Nichts geht mehr an der Leine. Kilometerlange Staus in die Innenstadt und zur Hannover Messe, weil alle Busse und Bahnen in den Depots bleiben. Aber auch die Kitas sind dicht, der Müll bleibt liegen, Bürgerämter haben geschlossen und Klinikmitarbeiter demonstrieren auf der Straße. Ein Vorgeschmack.
An diesem Tag spielt „Verdi“ mit den Muskeln auch in Bremen, Hildesheim, Hameln, Salzgitter, und Osnabrück. Am heutigen Mittwoch geht es unter anderem in Weser-Ems und auf dem Flughafen Hannover weiter. In Hannover lassen sich die Verdi-Mitglieder weder von Kälte noch Schneeregen stoppen. Ein langer rot-weißer Lindwurm zieht durch die Innenstadt. Überall Transparente: „Gemeinsam stark“, „Wir sind es wert“ und „Gute Arbeit, guter Lohn, gute Rente“. Viele Auszubildende sind dabei. Sie kämpfen für 100 Euro mehr im Monat und eine „unbefristete Übernahme“.
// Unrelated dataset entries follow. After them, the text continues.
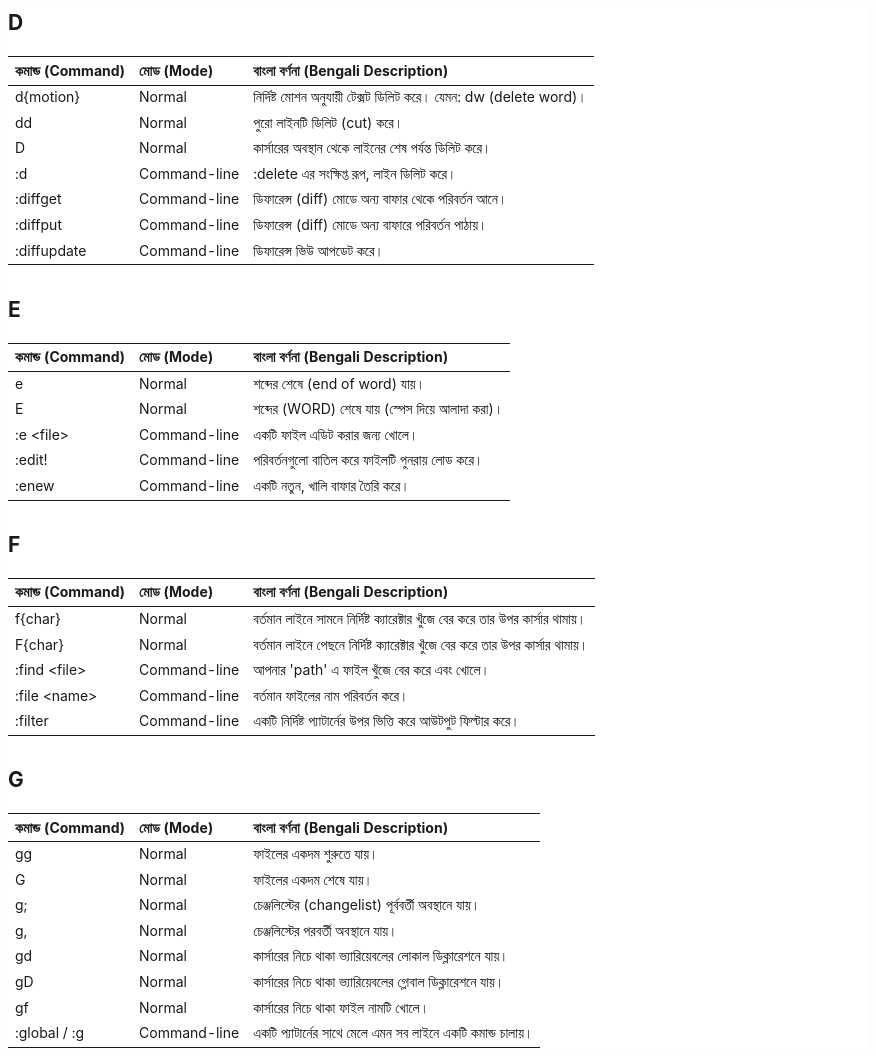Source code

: 
## **D**

| কমান্ড (Command) | মোড (Mode) | বাংলা বর্ণনা (Bengali Description) |
| :---- | :---- | :---- |
| d{motion} | Normal | নির্দিষ্ট মোশন অনুযায়ী টেক্সট ডিলিট করে। যেমন: dw (delete word)। |
| dd | Normal | পুরো লাইনটি ডিলিট (cut) করে। |
| D | Normal | কার্সারের অবস্থান থেকে লাইনের শেষ পর্যন্ত ডিলিট করে। |
| :d | Command-line | :delete এর সংক্ষিপ্ত রূপ, লাইন ডিলিট করে। |
| :diffget | Command-line | ডিফারেন্স (diff) মোডে অন্য বাফার থেকে পরিবর্তন আনে। |
| :diffput | Command-line | ডিফারেন্স (diff) মোডে অন্য বাফারে পরিবর্তন পাঠায়। |
| :diffupdate | Command-line | ডিফারেন্স ভিউ আপডেট করে। |

## **E**

| কমান্ড (Command) | মোড (Mode) | বাংলা বর্ণনা (Bengali Description) |
| :---- | :---- | :---- |
| e | Normal | শব্দের শেষে (end of word) যায়। |
| E | Normal | শব্দের (WORD) শেষে যায় (স্পেস দিয়ে আলাদা করা)। |
| :e \<file\> | Command-line | একটি ফাইল এডিট করার জন্য খোলে। |
| :edit\! | Command-line | পরিবর্তনগুলো বাতিল করে ফাইলটি পুনরায় লোড করে। |
| :enew | Command-line | একটি নতুন, খালি বাফার তৈরি করে। |

## **F**

| কমান্ড (Command) | মোড (Mode) | বাংলা বর্ণনা (Bengali Description) |
| :---- | :---- | :---- |
| f{char} | Normal | বর্তমান লাইনে সামনে নির্দিষ্ট ক্যারেক্টার খুঁজে বের করে তার উপর কার্সার থামায়। |
| F{char} | Normal | বর্তমান লাইনে পেছনে নির্দিষ্ট ক্যারেক্টার খুঁজে বের করে তার উপর কার্সার থামায়। |
| :find \<file\> | Command-line | আপনার 'path' এ ফাইল খুঁজে বের করে এবং খোলে। |
| :file \<name\> | Command-line | বর্তমান ফাইলের নাম পরিবর্তন করে। |
| :filter | Command-line | একটি নির্দিষ্ট প্যাটার্নের উপর ভিত্তি করে আউটপুট ফিল্টার করে। |

## **G**

| কমান্ড (Command) | মোড (Mode) | বাংলা বর্ণনা (Bengali Description) |
| :---- | :---- | :---- |
| gg | Normal | ফাইলের একদম শুরুতে যায়। |
| G | Normal | ফাইলের একদম শেষে যায়। |
| g; | Normal | চেঞ্জলিস্টের (changelist) পূর্ববর্তী অবস্থানে যায়। |
| g, | Normal | চেঞ্জলিস্টের পরবর্তী অবস্থানে যায়। |
| gd | Normal | কার্সারের নিচে থাকা ভ্যারিয়েবলের লোকাল ডিক্লারেশনে যায়। |
| gD | Normal | কার্সারের নিচে থাকা ভ্যারিয়েবলের গ্লোবাল ডিক্লারেশনে যায়। |
| gf | Normal | কার্সারের নিচে থাকা ফাইল নামটি খোলে। |
| :global / :g | Command-line | একটি প্যাটার্নের সাথে মেলে এমন সব লাইনে একটি কমান্ড চালায়। |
„Erzählt uns nicht, dass kein Geld da ist“, ruft „Verdi“-Bezirksgeschäftsführer Harald Memenga in Richtung Rathaus-Balkon. Nach Berechnungen der Gewerkschaft fließen in den nächsten drei Jahren 30 Milliarden mehr Steuereinnahmen in die öffentlichen Kassen. Davon wollen die knapp zwei Millionen Beschäftigten bei Bund und Kommunen in Deutschland profitieren. Doch die angebotenen drei Prozent von der Arbeitgeberseite nennt Personalrätin Gödecke „einen Witz und eine Frechheit, aber kein Angebot“. Deshalb stocken die Gespräche.
Die Tarifverhandlungen werden erst am 28. und 29. April in Potsdam weitergehen. Bis dahin will „Verdi“ Druck machen. Gerade in Niedersachsen. Mit einer regelrechten Welle von Warnstreiks. „Wir lassen uns nicht abspeisen“, heißt es drohend.